Once Gov. Reynolds signs the bill, its implementation date is July 1.
The Des Moines Register’s Stephen Gruber-Miller and Ian Richardson reported that “The bill says a woman could not have an abortion for at least 24 hours after an initial appointment. At that appointment, the woman would have to be given the opportunity to view an ultrasound scan of the fetus and information about abortion and other options, including adoption.”
Ingrid Duran, Director of State Legislation for NRLC, told NRL News Today, “Waiting periods before an abortion are critical for saving the lives of innocent children and ensuring that women have a right to know and weigh all of the facts prior to an abortion. Twenty-nine states have established laws ensuring that mothers are given a period of time to reflect before making a life and death decision,”
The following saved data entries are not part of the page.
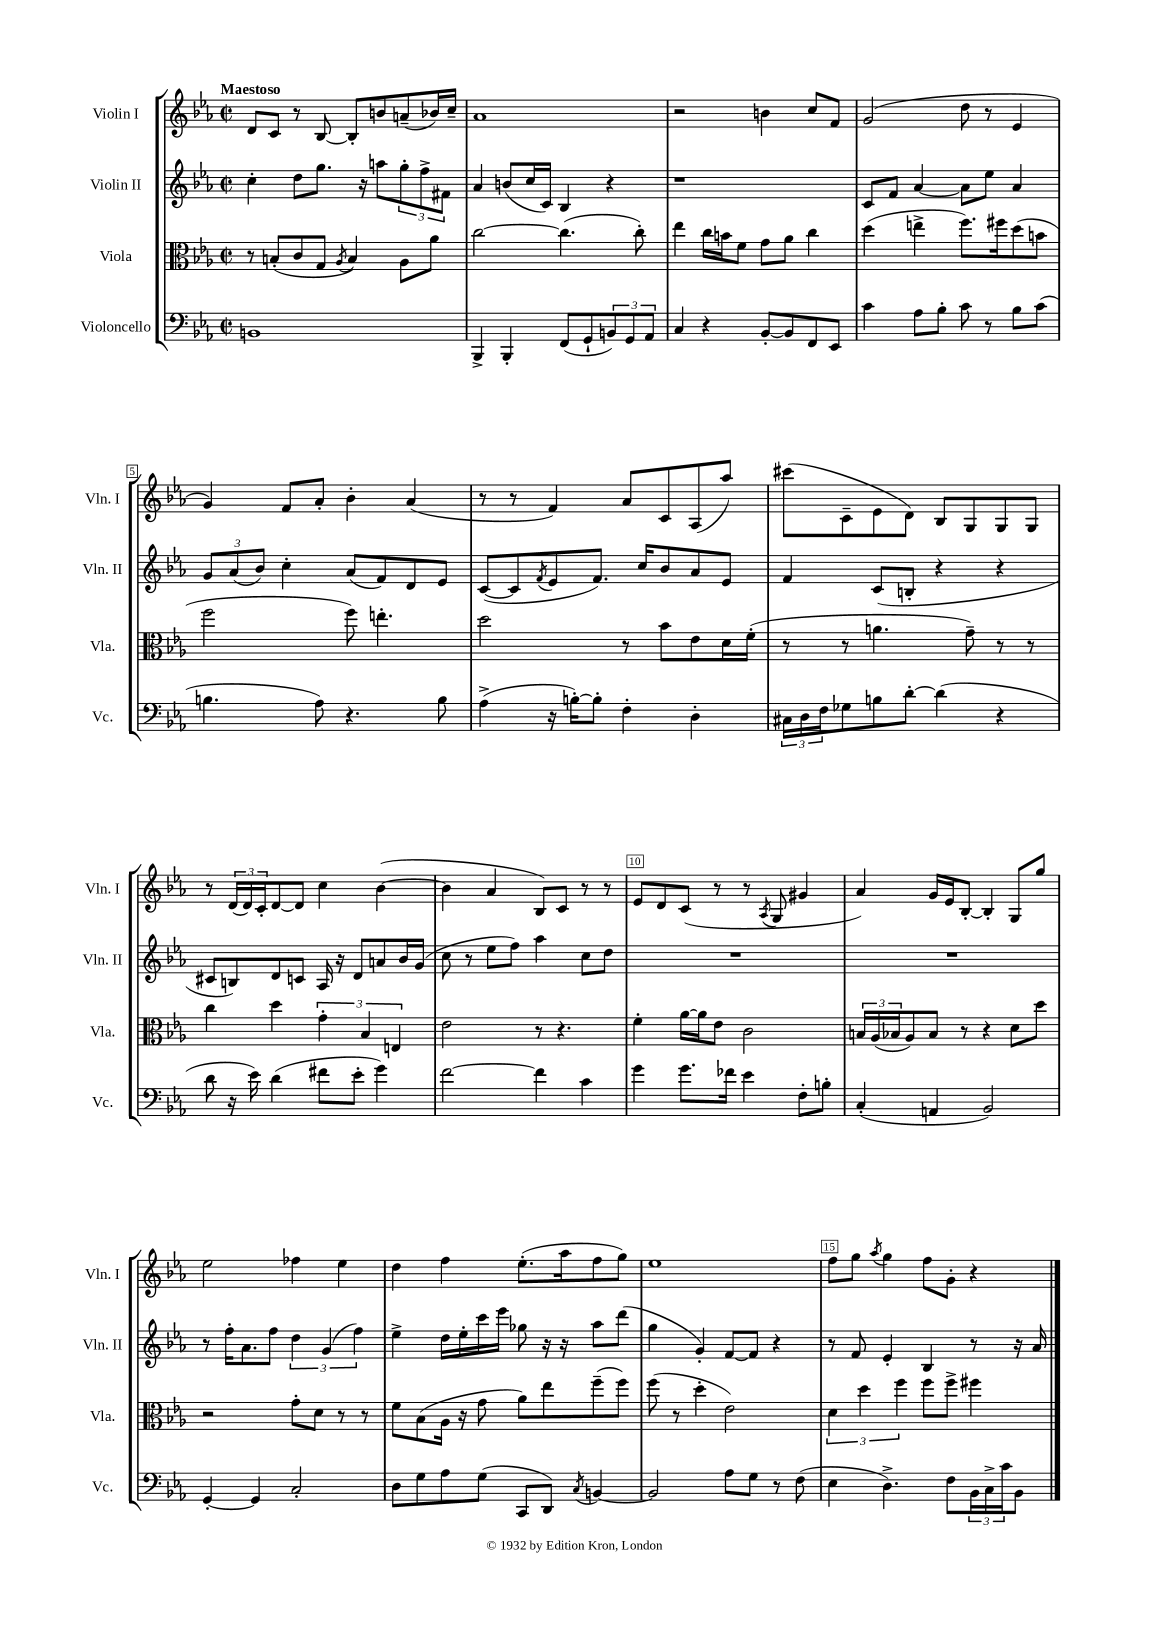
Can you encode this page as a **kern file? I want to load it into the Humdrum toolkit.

**kern	**kern	**kern	**kern
*staff4	*staff3	*staff2	*staff1
*clefF4	*clefC3	*clefG2	*clefG2
*k[b-e-a-]	*k[b-e-a-]	*k[b-e-a-]	*k[b-e-a-]
*M2/2	*M2/2	*M2/2	*M2/2
*met(c|)	*met(c|)	*met(c|)	*met(c|)
1BB	8r	4cc'	8d
.	(8B'	.	8c
.	8c	8dd	8r
.	8G	8.gg	[8B-
.	8qA-	.	.
.	4B)	.	8B-']
.	.	16r	.
.	.	8aa	8b
.	8A-	12gg'	(8a~
.	.	12ff^	.
.	8a-	.	16b-)
.	.	12f#	.
.	.	.	16cc~
=	=	=	=
4BBB-^	[2cc	4a-	1a-
4BBB-'	.	(8b	.
.	.	16cc	.
.	.	16c)	.
(8FF	(4.cc]	4B-	.
8GG`	.	.	.
12BB)	.	4r	.
12GG	.	.	.
.	8cc')	.	.
12AA-	.	.	.
=	=	=	=
4C	4ee-	1r	2r
4r	16cc	.	.
.	16b	.	.
.	8f	.	.
[8BB-'	8g	.	4b
8BB-]	8a-	.	.
8FF	4cc	.	8cc
8EE-	.	.	8f
=	=	=	=
4c	(4dd	8c	(2g
.	.	8f	.
8A-	4ee^	[4a-	.
8B-'	.	.	.
8c	8.ff)	8a-]	8dd
8r	.	8ee-	8r
.	16ff#	.	.
8B-	(8dd	4a-	4e-
(8c	8b	.	.
=	=	=	=
4.B	2ff	12g	4g)
.	.	(12a-	.
.	.	12b-)	.
.	.	4cc'	8f
8A-)	.	.	8a-'
4.r	8ff)	(8a-	4b-'
.	4.ee'	8f)	.
.	.	8d	(4a-
8B	.	8e-	.
=	=	=	=
(4A-^	2dd	([8c	8r
.	.	8c]	8r
.	.	8qf	.
16r	.	8e-	4f)
[16B')	.	.	.
8B']	.	8.f)	.
4F'	8r	.	8a-
.	.	16cc	.
.	8b-	8b-	8c
4D'	8e-	8a-	(8A-
.	16d	8e-	8aa-)
.	(16f'	.	.
=	=	=	=
24C#	8r	4f	(8ccc#
24D	.	.	.
24F	.	.	.
8G-	8r	.	8c~
8B	4.a	(8c	8e-
[8d'	.	8B'	8d)
(4d]	.	4r	8B-
.	8g~)	.	8G
4r	8r	4r	8G
.	8r	.	8G
=	=	=	=
8d	4cc	8c#	8r
16r	.	8B)	(24d
.	.	.	24d)
16e-)	.	.	.
.	.	.	24c'
(4d	4dd	8d	[8d
.	.	8c	8d]
8f#	6g'	16A-	4cc
.	.	16r	.
8e-'	.	8d	.
.	6B-	.	.
4g)	.	8a	([4b-
.	6E	.	.
.	.	16b-	.
.	.	(16g	.
=	=	=	=
[2f	2e-	8cc	4b-]
.	.	8r	.
.	.	8ee-	4a-
.	.	8ff)	.
4f]	8r	4aa-	8B-)
.	4.r	.	8c
4c	.	8cc	8r
.	.	8dd	8r
=	=	=	=
4g	4f'	1r	8e-
.	.	.	8d
8.g	[16a-	.	(8c
.	16a-]	.	.
.	8e-	.	8r
16f-	.	.	.
4e-	2c	.	8r
.	.	.	8qA-
.	.	.	8G
8F'	.	.	4g#
8B'	.	.	.
=	=	=	=
(4C'	24B	1r	4a-)
.	(24A-	.	.
.	24B-	.	.
.	8A-)	.	.
4AA	8B-	.	16g
.	.	.	16e-
.	8r	.	[8B-'
2BB-)	4r	.	4B-']
.	8d	.	8G
.	8dd	.	8gg
=	=	=	=
[4GG'	2r	8r	2ee-
.	.	16ff'	.
.	.	8.a-	.
4GG]	.	.	.
.	.	8ff	.
2C'	8g'	6dd	4ff-
.	8d	.	.
.	.	(6g	.
.	8r	.	4ee-
.	.	6ff)	.
.	8r	.	.
=	=	=	=
8D	8f	4ee-^	4dd
8G	(8B-	.	.
8A-	16A-	16dd	4ff
.	16r	16ee-'	.
(8G	8g	16ccc	.
.	.	16eee-	.
8CC	8a-)	8gg-	(8.ee-'
8DD)	8ee-	16r	.
.	.	16r	16aa-
8qC	.	.	.
[4BB	(8ff~	8aa-	8ff
.	8ff)	(8ddd	8gg)
=	=	=	=
2BB]	(8ff	4gg	1ee-
.	8r	.	.
.	4dd'	4g')	.
8A-	2e-)	[8f	.
8G	.	8f]	.
8r	.	4r	.
(8F	.	.	.
=	=	=	=
4E-	6d	8r	8ff
.	.	8f	8gg
.	6dd	.	.
.	.	.	8qaa-
4.D^)	.	4e-'	4gg
.	6ff	.	.
.	8ff	4B-	8ff
8F	8ff^	.	8g'
24BB-	4ff#	8r	4r
24C^	.	.	.
24c	.	.	.
8BB-	.	16r	.
.	.	16a-	.
==	==	==	==
*-	*-	*-	*-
This is not the first time Iowa will have a waiting period. In 2017, Iowa passed a law requiring that women wait 72 hours before having an abortion, be given the opportunity to view an ultrasound scan, and be provided with information about alternatives. The following year, however, the Iowa Supreme Court overturned the law in a decision written by Chief Justice Mark Cady.
But there has been considerable turnover in the seven-member Iowa Supreme Court since 2018. “Reynolds, a Republican, has appointed four new justices to the court, replacing two Democrat-appointed justices and two Republican-appointed justices,” according to Sam Sides. “Republican governors have now appointed six of the court’s members.”
In explaining the reasoning behind the 24-hour waiting period, Rep. Shannon Lundgren, the bill’s floor manager, said, “24 hours is not an unreasonable amount of time to think about a decision that impacts more than just one life,”
On the House floor, Lundgren also reminded colleagues that
other waiting periods in Iowa law, such as the three-day waiting period required after a child’s birth before a parent can put the child up for adoption and the 90-day period that must pass between the time a divorce decree is served and the marriage is dissolved.